## [Document segment]
════════════════════
# Outlets Grounded???



## bobo60 (Jan 26, 2006)

hi,

im buying the house i live in. most of the outlets are two slotted, one small slot, one large (polerized?) i pulled the cover off one outlet, it only has 2 wires going to it, metal workbox, but not bx, they run romex, w/no bare ground. i check the voltage from black wire to workbox, no voltage. does this mean that the outlet is not grounded? no voltage from white to workbox either, but thats correct, i beleive. i want to replace all the outlets with 2 slot/ground hole, mainly so i dont have to use adapters to plug in some appliances. i realize they will not be grounded, but if i install GFCI breakers, and mark each outlet NEG, will this be up to code? i also realize that GFCI breakers do not constitute a ground either, but will make the ungrounded outlets safer. please advise. btw. anything i change will be after i purchase the house! 

bob


----------



## Square Eye (Jan 27, 2006)

A GFCI will not function properly if you do not have a dedicated ground wire. Legally, you should replace any faulty receptacles with new 2 slot receptacles so no-one gets the idea that they are looking at a grounded outlet. GFCI breakers will not perform correctly without a ground wire at the device(receptacle). Never put a refrigerator on a GFCI.  A refrigerator can trip a GFCI and leave you with a rotten mess. New circuits would be the answer. New wire with ground. 

I also bought a house with a 2 wire system. Lightning hit it and I had to replace every electronic device in the house. TV, phone, alarm clocks, etc. I was here when it hit and heard the parts flying off of the phone when it hit. I ran a few circuits at a time until I got it all replaced. I started with the refrigerator circuit. I don't want any repeats. 

The code calls for Arc detection in bedrooms. The Arc detection breakers will trip if they sense a short. They also will work best with a grounded system.

Tom in KY, Grounded baby.


----------



## zander (Jan 28, 2006)

I've been told im nuts.
As i get to each room i've been tearing out all the dry wall, putting up a thicker wall and reinsulating every thing.  I also am rewiring it all to make it modern and grounded.  Wired everything for cable too....at least the face plate is there.
It is alwaysy anoying when  you can't plug something in somewhere and we know your house as no insulation.


----------



## inspectorD (Jan 29, 2006)

The only way to get this right is to start from scratch.Its a messy job and can be expensive.Do it right and you end up with re-sale value. Do it cheap and you end up with headaches when us inspectors come through. In my experience when we find cheap fixes with electrical the customer is leary because noone can  see what is going on in the walls.Then the licenced electrician comes in and you get the picture of how it goes from there.
════════════════════
## [Supplied data]

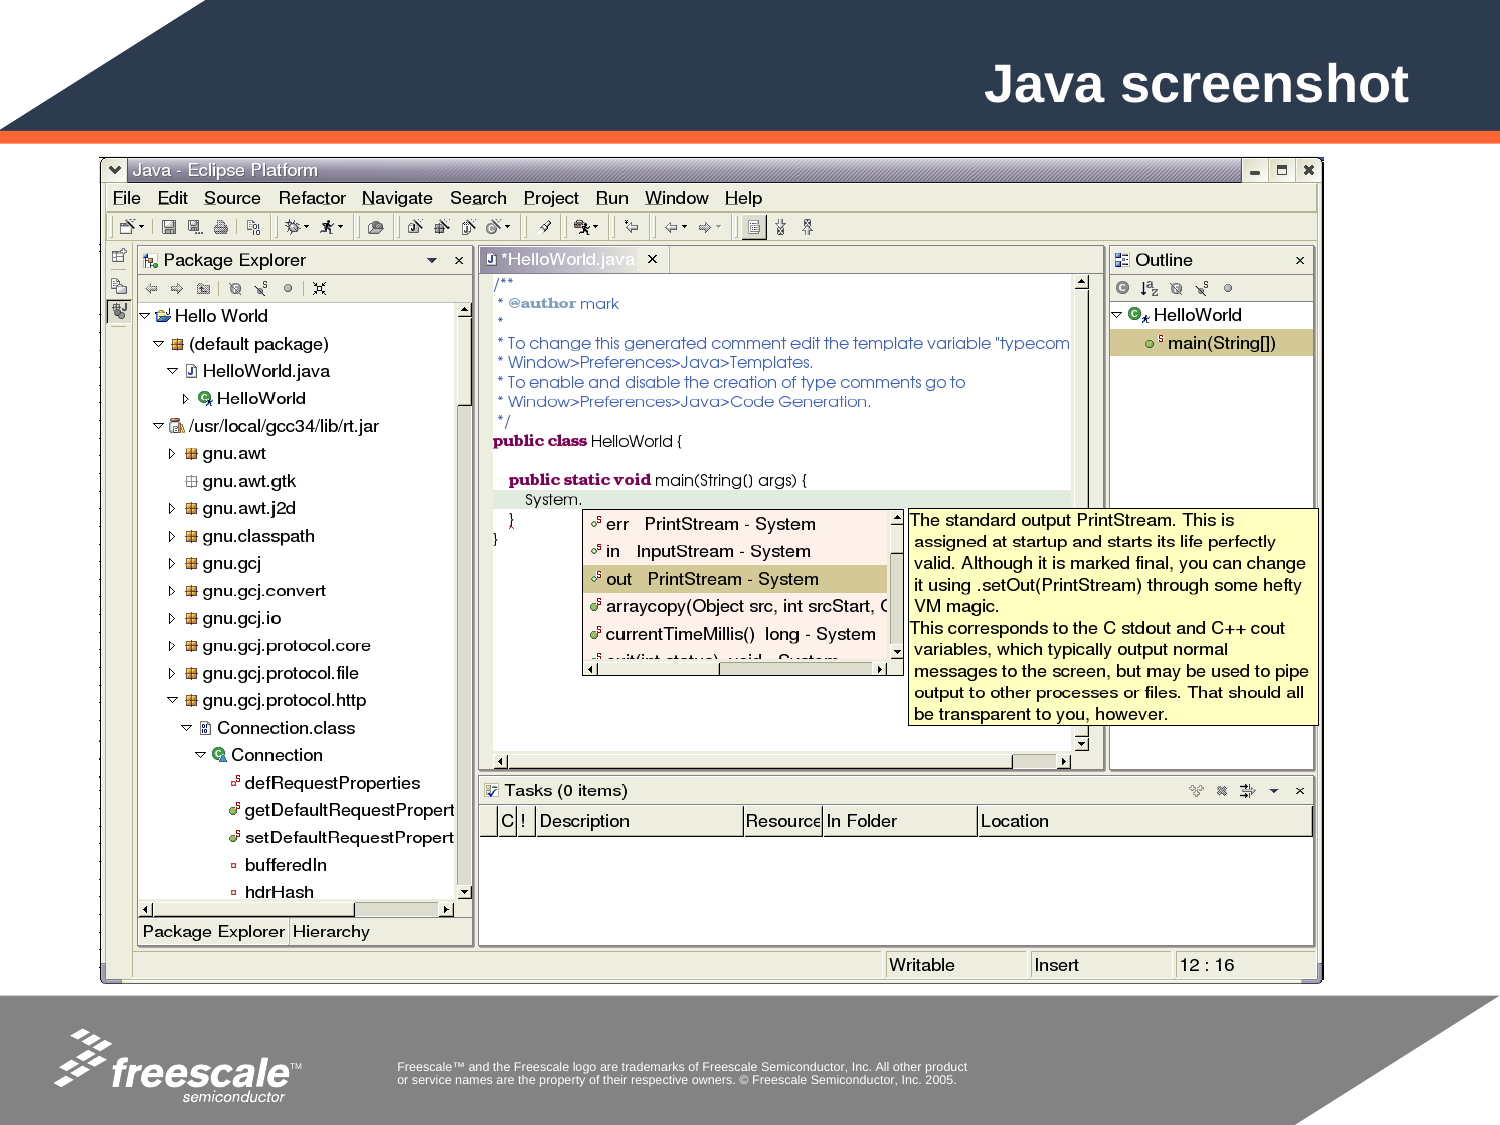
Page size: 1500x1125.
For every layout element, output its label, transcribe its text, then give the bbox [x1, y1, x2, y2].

title Java screenshot [75, 27, 1426, 146]
picture [99, 156, 1324, 984]
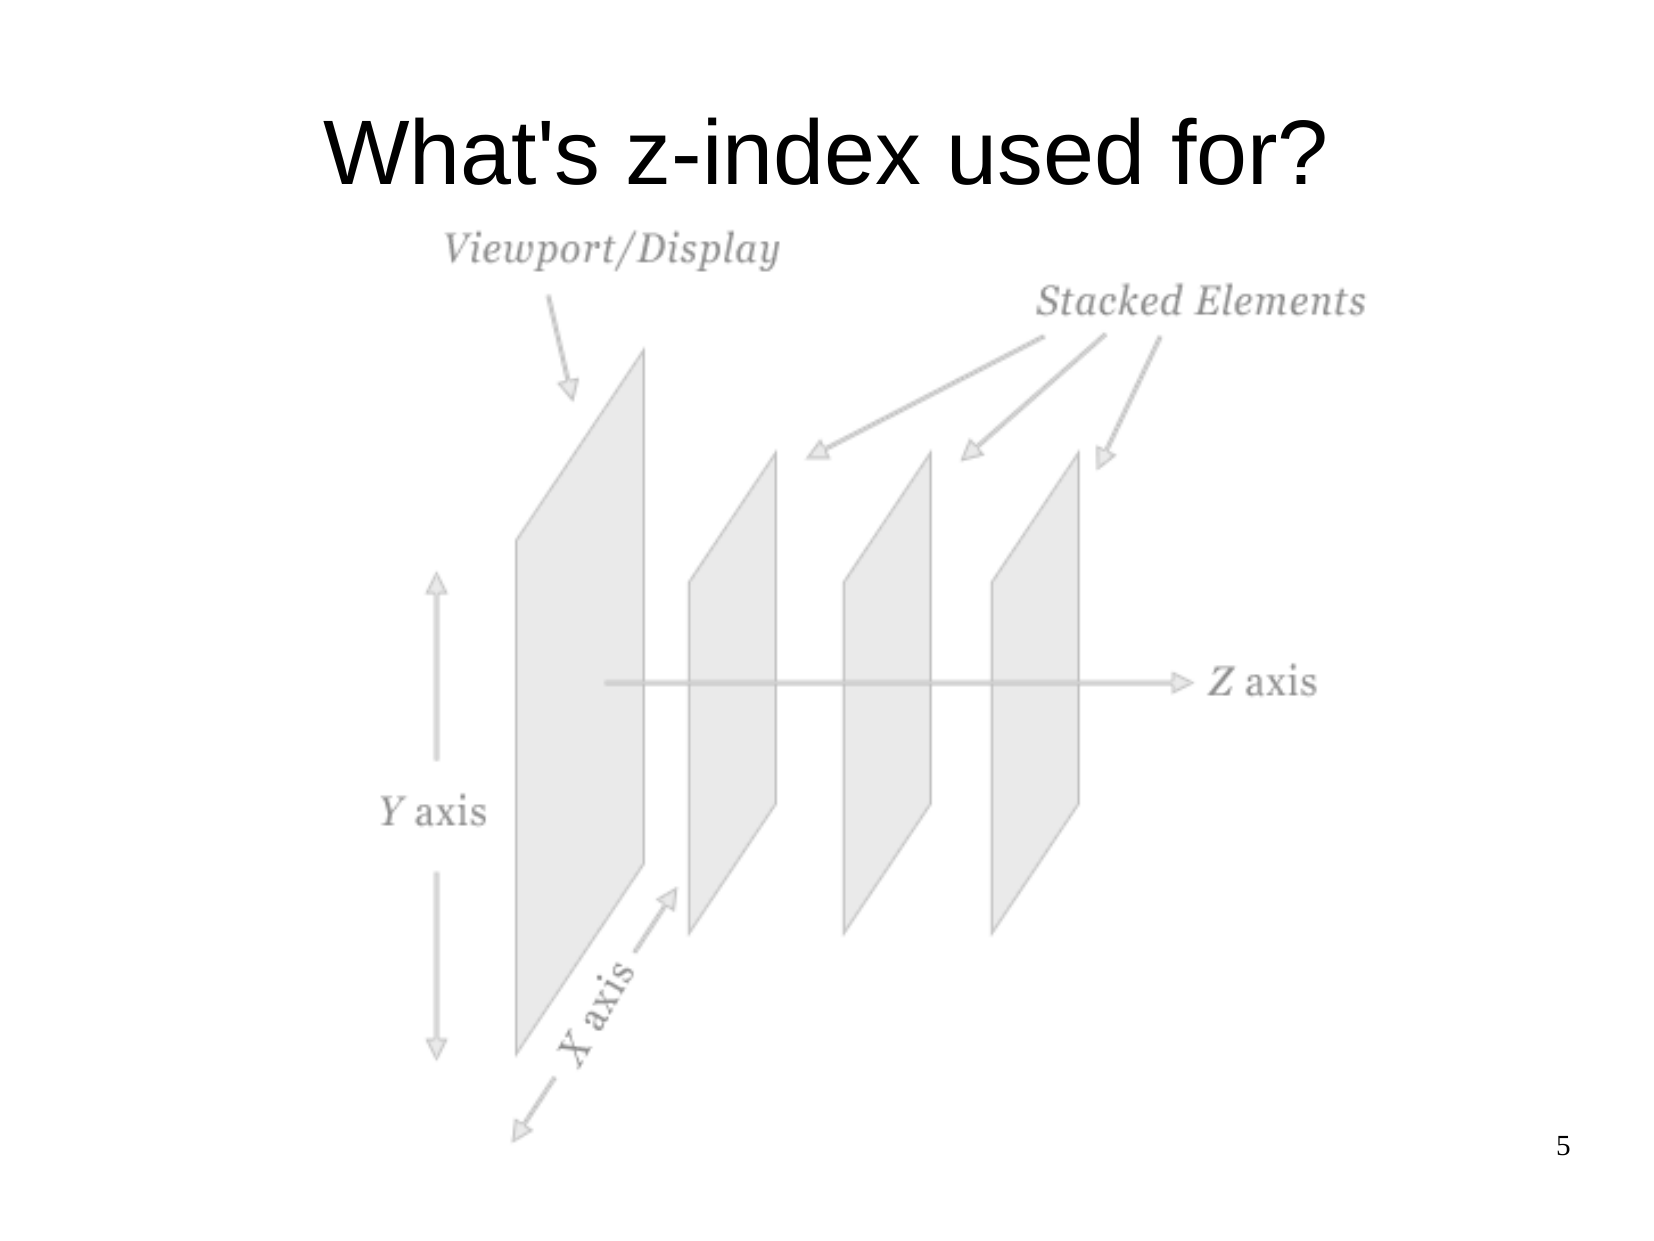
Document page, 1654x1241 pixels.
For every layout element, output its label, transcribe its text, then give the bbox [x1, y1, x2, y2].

picture [345, 224, 1390, 1161]
title What's z-index used for? [82, 49, 1571, 257]
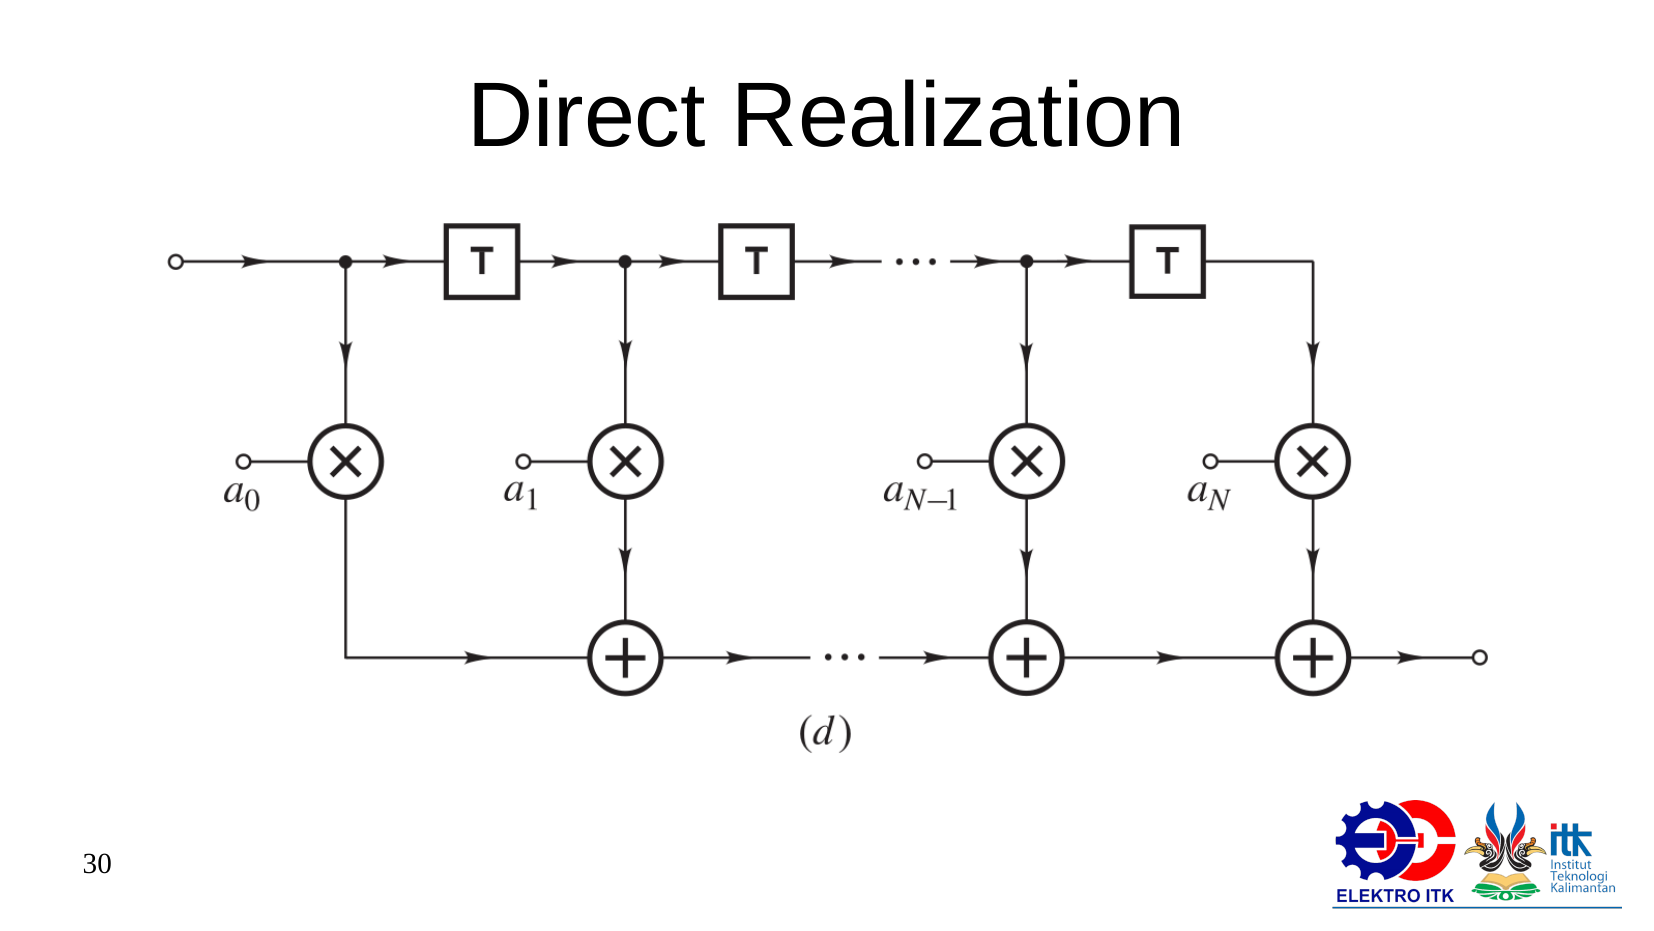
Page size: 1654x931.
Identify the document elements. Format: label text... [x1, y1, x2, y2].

picture [1332, 800, 1622, 918]
picture [161, 217, 1492, 758]
title Direct Realization [82, 37, 1571, 193]
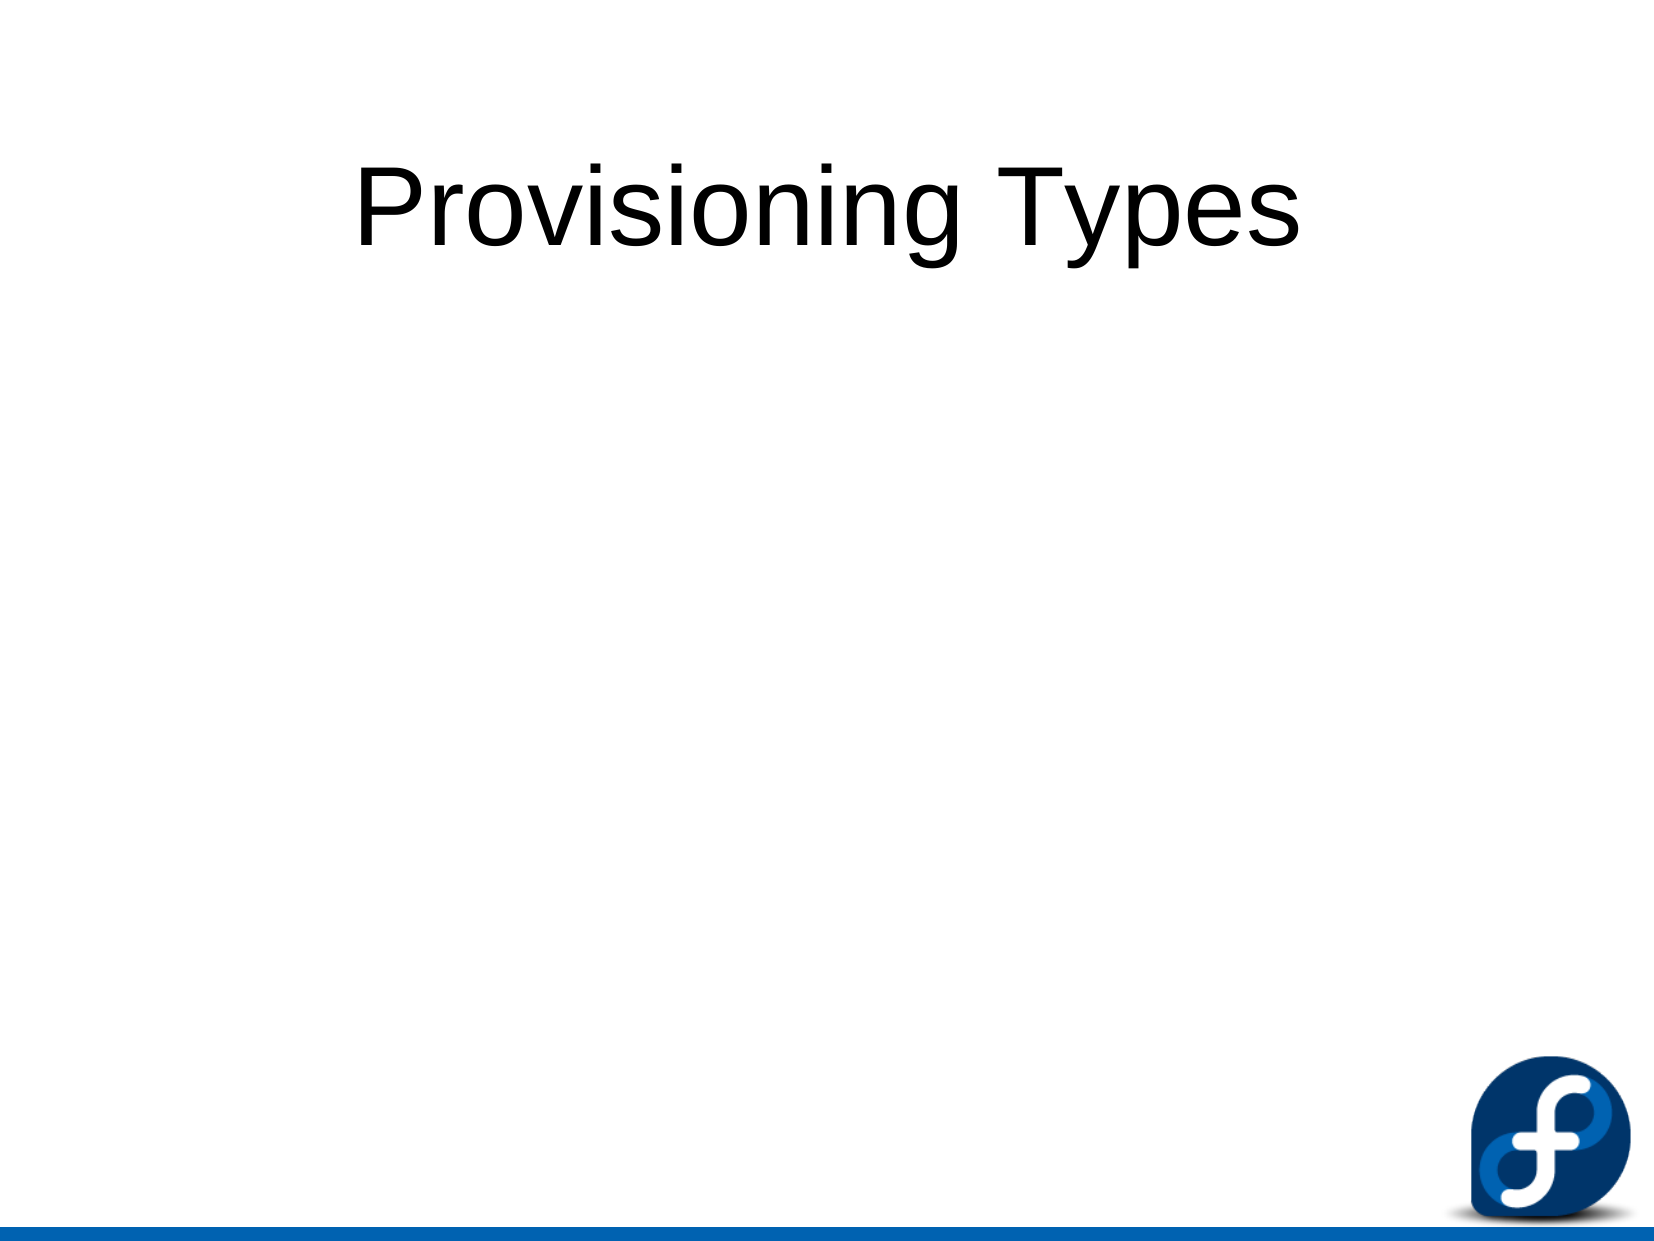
════════════════════
## [Stated exercise]
Answer these questions about the outlet-grounding thread above.
(a) What voltage did bobo60 find between the black wire and the workbox?
(b) Which circuit did Square Eye replace first?
(c) According to inspectorD, what do you end up with if you do the job right?

## [Solution to this task]
(a) No voltage.
(b) The refrigerator circuit.
(c) Re-sale value.